Thursday, February 14, 2013

Violence Against Hagel

By Sniffles

Goodness gracious, we cats have never seen Republicans pummel one of their own so hard for being right.

Yep, Chuck Hagel — the one member of the GOP besides Jon Huntsman on whom we have a kitty crush — is so wanting in their eyes that they're holding up his Cabinet nomination because of something with which he had absolutely nothing to do.

So there must be other reasons, right? We've seen several.

The most popular among them seems to be Hagel's opposition to the Iraq war. And with the 10th anniversary of that snow job — which, by the way, killed nearly two 9/11s' worth of American soldiers and more than thirty-three 9/11s' worth of Iraqi civilians — it's a timely reminder of what excellent foresight Senator Hagel had. It's also further proof of how appropriate is our nickname for The Worst Person Who's Ever Lived, and how badly Republicans are currently behaving.

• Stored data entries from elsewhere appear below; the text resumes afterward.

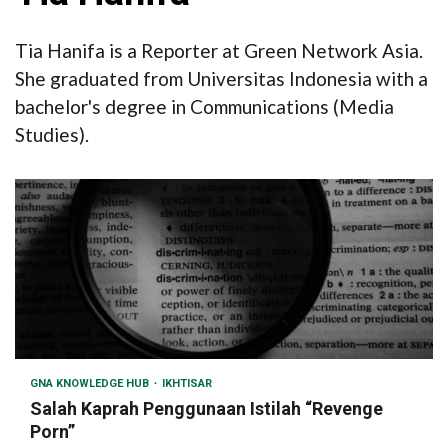
Tia Hanifa is a Reporter at Green Network Asia.
She graduated from Universitas Indonesia with a
bachelor's degree in Communications (Media
Studies).
GNA KNOWLEDGE HUB
IKHTISAR
Salah Kaprah Penggunaan Istilah “Revenge
Porn”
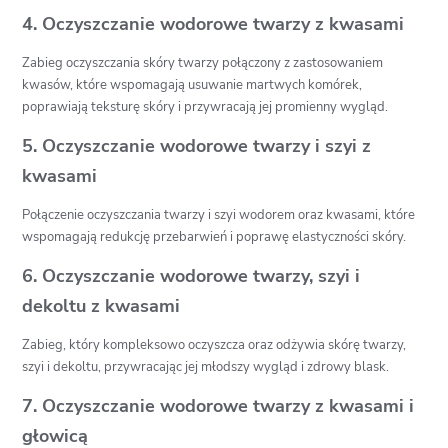
4. Oczyszczanie wodorowe twarzy z kwasami
Zabieg oczyszczania skóry twarzy połączony z zastosowaniem
kwasów, które wspomagają usuwanie martwych komórek,
poprawiają teksturę skóry i przywracają jej promienny wygląd.
5. Oczyszczanie wodorowe twarzy i szyi z
kwasami
Połączenie oczyszczania twarzy i szyi wodorem oraz kwasami, które
wspomagają redukcję przebarwień i poprawę elastyczności skóry.
6. Oczyszczanie wodorowe twarzy, szyi i
dekoltu z kwasami
Zabieg, który kompleksowo oczyszcza oraz odżywia skórę twarzy,
szyi i dekoltu, przywracając jej młodszy wygląd i zdrowy blask.
7. Oczyszczanie wodorowe twarzy z kwasami i
głowicą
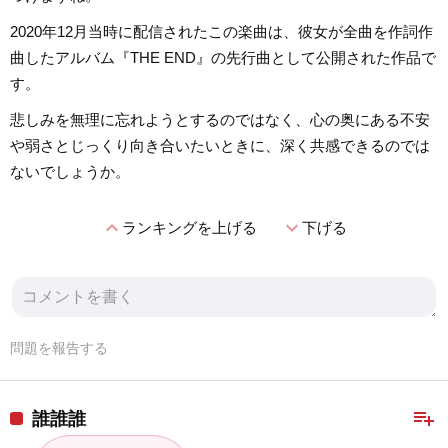
2020年12月当時に配信されたこの楽曲は、彼女が全曲を作詞作
曲したアルバム『THE END』の先行曲として公開された作品で
す。
悲しみを無理に忘れようとするのではなく、心の奥にある不安
や弱さとじっくり向き合いたいときに、深く共感できるのでは
ないでしょうか。
expand_less
expand_more
ランキングを上げる
下げる
問題を報告する
playlist_add
誰誰誰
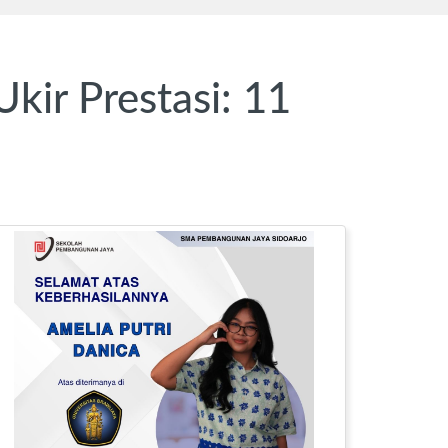
ir Prestasi: 11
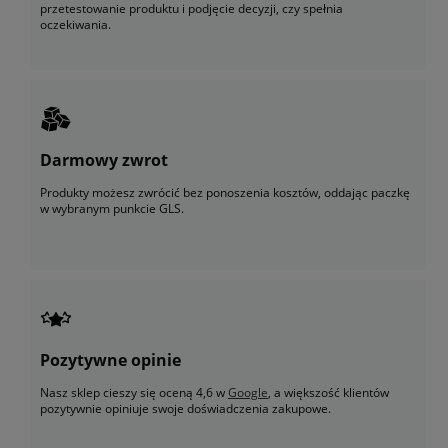
przetestowanie produktu i podjęcie decyzji, czy spełnia
oczekiwania.
Darmowy zwrot
Produkty możesz zwrócić bez ponoszenia kosztów, oddając paczkę
w wybranym punkcie GLS.
Pozytywne opinie
Nasz sklep cieszy się oceną 4,6 w
Google
, a większość klientów
pozytywnie opiniuje swoje doświadczenia zakupowe.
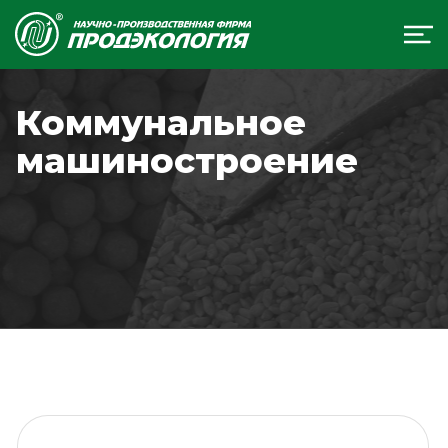
Коммунальное
машиностроение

And now that 41 Republicans have decided to filibuster their old colleague, we cats think we know the real reason for this circus.

It's simple: Lady Lindsey Graham, facing a possible primary in 2014, feels pursued by a bunch of heavy-breathing teabaggers. But considering Lady Lindsey's light loafers, we wonder why he'd mind.

(IMAGE: Oh, Chuck, you have such dreamy eyes. But do you ever smile?)